With luck, and if weather conditions allow, along with 10 other keen eclipse-chasers, I will land on this remote coral atoll.
Beginning at 10.24am local time, the sun will be covered entirely by the moon for nearly three minutes. I'm very excited about this trip and promise to report back in a future column.
In the run-up to my eclipse pursuit, I have been testing equipment, to make sure it is in tip-top condition. One key piece of kit is a tracking platform, a device which keeps cameras accurately pointing at the sun.
As tracking platforms work just as well at night as during the day (and because it will be very dark during the eclipse!) I have been testing my tracking platform together with the camera and telescope I plan to use during the eclipse by taking pictures of some of my favourite ''island universes'' or galaxies.
One of these is so beautiful I want to encourage you to try to find it on the next clear night. You will need a pair of binoculars as this galaxy can't be seen with the naked eye.
Messier 83 (M83) was the 83rd item in a catalogue of celestial objects compiled by the astronomer and comet-hunter Charles Messier. Photographs reveal it to be a beautiful spiral galaxy, and astronomers estimate that it is 15 million light years from Earth.

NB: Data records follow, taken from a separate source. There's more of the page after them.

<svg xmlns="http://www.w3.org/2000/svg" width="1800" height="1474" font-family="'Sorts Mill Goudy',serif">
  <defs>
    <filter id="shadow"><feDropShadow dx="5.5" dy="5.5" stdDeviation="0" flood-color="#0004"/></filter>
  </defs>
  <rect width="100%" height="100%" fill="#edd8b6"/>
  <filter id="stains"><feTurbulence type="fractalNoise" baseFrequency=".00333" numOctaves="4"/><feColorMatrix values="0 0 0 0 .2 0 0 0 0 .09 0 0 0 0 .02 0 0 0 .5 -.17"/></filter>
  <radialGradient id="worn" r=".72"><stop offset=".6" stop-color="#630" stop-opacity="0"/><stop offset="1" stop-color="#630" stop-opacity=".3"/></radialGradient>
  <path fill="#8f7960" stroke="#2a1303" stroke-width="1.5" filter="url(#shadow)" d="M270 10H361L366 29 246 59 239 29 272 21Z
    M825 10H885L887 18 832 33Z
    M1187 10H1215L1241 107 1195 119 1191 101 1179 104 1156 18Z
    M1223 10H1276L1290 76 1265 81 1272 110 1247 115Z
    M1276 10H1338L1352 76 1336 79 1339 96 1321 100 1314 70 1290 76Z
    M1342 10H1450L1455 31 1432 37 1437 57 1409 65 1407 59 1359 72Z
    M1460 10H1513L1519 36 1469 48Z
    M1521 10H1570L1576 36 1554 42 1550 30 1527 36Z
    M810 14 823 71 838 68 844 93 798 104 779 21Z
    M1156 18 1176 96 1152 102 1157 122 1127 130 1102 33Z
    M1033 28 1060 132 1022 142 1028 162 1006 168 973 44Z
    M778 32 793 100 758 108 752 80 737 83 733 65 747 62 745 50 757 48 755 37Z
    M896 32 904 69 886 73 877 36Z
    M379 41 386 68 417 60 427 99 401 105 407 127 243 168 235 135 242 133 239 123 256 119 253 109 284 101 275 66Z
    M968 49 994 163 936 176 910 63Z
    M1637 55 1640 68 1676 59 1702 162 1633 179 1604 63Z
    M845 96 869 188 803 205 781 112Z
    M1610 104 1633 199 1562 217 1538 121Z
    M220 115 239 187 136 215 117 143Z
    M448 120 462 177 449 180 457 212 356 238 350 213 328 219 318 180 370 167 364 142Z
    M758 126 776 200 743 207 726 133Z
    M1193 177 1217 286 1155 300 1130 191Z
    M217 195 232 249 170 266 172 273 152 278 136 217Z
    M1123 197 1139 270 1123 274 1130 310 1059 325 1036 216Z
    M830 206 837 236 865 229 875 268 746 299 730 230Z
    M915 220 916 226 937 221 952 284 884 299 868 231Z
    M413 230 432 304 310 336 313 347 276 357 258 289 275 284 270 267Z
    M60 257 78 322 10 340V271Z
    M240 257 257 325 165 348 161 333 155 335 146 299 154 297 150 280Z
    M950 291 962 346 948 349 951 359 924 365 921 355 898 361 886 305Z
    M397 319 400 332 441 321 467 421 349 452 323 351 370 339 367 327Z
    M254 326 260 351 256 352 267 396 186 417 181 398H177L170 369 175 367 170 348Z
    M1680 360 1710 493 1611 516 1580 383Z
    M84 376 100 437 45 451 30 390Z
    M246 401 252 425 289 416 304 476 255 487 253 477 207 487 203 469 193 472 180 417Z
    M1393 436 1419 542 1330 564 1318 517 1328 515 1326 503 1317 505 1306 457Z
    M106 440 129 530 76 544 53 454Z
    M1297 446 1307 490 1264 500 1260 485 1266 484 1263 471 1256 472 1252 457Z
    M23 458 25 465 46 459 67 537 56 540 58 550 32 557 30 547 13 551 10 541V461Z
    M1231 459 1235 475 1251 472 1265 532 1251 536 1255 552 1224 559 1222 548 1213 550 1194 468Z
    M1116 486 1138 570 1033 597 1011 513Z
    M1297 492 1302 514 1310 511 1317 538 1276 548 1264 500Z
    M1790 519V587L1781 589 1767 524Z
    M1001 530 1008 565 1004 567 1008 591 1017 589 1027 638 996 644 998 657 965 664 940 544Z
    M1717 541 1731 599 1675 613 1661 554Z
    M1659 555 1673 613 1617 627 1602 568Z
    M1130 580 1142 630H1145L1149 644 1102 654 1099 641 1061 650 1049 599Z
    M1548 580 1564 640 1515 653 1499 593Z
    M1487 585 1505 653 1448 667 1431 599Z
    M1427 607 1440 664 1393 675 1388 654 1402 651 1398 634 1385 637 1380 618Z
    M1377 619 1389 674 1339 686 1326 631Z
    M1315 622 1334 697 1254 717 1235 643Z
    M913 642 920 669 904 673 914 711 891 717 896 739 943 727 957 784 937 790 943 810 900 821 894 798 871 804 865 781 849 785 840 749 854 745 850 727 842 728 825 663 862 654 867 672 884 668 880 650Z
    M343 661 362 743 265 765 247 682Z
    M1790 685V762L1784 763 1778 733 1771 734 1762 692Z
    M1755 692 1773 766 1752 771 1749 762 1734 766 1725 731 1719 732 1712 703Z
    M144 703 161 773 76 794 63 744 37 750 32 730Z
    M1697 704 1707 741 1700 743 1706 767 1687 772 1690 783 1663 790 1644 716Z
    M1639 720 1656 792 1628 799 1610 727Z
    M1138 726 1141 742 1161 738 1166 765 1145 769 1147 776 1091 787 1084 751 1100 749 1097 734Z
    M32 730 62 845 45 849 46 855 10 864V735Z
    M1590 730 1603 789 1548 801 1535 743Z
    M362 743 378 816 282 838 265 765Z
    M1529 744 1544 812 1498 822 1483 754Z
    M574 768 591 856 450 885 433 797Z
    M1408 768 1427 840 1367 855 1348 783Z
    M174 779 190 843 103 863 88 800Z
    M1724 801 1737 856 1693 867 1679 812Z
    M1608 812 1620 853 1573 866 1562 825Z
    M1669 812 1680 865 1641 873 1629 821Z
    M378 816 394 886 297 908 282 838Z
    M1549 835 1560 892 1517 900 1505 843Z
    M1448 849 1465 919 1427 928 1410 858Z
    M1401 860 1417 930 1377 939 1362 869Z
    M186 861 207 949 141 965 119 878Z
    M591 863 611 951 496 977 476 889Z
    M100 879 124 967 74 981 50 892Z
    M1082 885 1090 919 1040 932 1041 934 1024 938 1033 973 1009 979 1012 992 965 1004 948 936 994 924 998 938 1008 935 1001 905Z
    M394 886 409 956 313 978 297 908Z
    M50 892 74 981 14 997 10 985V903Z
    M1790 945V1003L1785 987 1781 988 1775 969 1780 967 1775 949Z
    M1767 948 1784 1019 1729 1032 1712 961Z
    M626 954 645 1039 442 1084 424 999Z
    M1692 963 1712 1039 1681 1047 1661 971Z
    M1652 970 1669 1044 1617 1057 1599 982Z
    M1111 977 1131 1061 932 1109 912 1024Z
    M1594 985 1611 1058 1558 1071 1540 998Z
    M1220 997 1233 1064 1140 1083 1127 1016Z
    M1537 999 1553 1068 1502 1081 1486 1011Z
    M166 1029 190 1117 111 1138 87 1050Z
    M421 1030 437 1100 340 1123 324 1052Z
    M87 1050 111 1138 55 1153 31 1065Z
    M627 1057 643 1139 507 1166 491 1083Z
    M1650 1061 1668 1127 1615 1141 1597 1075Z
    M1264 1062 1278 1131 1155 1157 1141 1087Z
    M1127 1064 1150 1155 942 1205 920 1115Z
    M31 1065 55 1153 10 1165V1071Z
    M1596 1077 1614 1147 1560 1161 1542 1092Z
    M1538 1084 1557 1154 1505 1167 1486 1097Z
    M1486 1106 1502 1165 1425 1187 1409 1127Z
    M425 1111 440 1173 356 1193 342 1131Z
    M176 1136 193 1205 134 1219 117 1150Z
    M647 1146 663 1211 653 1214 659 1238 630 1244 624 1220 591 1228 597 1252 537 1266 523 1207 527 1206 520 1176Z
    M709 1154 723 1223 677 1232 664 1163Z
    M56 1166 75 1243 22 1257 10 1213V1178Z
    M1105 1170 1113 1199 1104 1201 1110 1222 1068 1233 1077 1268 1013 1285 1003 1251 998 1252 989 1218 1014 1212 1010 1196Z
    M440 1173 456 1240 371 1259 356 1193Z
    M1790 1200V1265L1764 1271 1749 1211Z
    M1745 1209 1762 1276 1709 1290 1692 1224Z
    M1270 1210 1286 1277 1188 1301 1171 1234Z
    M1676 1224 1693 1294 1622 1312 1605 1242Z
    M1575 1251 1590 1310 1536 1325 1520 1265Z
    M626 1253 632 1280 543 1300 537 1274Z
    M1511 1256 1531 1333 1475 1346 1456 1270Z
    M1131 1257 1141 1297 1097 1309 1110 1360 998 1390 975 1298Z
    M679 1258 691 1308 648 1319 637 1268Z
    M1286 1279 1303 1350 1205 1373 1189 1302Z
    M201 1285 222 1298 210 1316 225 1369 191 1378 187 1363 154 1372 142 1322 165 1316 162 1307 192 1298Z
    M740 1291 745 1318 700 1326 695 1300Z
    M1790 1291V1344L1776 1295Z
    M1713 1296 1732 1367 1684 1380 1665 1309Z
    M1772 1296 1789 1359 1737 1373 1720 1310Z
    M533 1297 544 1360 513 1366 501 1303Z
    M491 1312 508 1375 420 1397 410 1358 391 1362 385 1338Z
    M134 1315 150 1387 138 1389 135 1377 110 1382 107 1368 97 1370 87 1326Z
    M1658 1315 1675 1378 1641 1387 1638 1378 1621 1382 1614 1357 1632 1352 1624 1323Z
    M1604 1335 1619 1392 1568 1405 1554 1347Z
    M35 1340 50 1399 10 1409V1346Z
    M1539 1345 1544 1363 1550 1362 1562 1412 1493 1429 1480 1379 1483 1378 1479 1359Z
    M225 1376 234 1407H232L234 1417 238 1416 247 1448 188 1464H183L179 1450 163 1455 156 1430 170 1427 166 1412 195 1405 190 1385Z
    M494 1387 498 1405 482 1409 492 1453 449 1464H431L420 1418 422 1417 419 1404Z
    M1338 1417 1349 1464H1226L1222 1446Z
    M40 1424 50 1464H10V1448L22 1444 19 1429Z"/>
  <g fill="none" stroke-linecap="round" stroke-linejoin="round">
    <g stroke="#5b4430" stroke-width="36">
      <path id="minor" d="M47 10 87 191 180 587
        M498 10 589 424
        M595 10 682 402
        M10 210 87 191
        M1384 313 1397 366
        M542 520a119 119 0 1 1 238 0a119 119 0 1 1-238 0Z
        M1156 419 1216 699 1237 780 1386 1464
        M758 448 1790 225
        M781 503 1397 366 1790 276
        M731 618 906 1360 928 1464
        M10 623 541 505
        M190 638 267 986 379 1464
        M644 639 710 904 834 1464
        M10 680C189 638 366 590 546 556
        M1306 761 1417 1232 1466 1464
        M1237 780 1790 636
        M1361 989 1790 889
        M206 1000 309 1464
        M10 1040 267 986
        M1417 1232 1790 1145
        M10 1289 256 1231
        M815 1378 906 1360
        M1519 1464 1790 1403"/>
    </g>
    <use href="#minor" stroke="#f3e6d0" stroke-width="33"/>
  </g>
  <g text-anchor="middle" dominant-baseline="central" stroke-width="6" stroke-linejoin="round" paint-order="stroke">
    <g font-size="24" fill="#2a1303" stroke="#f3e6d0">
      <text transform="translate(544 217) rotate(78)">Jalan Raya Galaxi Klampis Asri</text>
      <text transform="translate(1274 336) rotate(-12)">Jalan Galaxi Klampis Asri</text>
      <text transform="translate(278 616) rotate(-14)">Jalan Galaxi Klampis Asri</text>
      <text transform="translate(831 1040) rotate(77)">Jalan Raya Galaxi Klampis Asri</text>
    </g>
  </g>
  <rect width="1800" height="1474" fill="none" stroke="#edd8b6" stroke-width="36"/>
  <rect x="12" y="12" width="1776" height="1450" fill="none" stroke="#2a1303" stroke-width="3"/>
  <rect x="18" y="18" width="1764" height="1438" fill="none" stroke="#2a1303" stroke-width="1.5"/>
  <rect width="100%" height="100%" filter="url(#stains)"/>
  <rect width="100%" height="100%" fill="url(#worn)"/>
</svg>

Located in the constellation of Hydra, the water snake, M83 is high overhead early in the night. As our chart shows, the Pointers and the Southern Cross can be used as useful jumping-off points in your search for this distant galaxy.
Through binoculars, the galaxy is visible as a dim fuzzy circular patch of light roughly half the size of the full moon. It is easiest to see during the dark of the moon, although I have personally seen it even when the moon is at first quarter.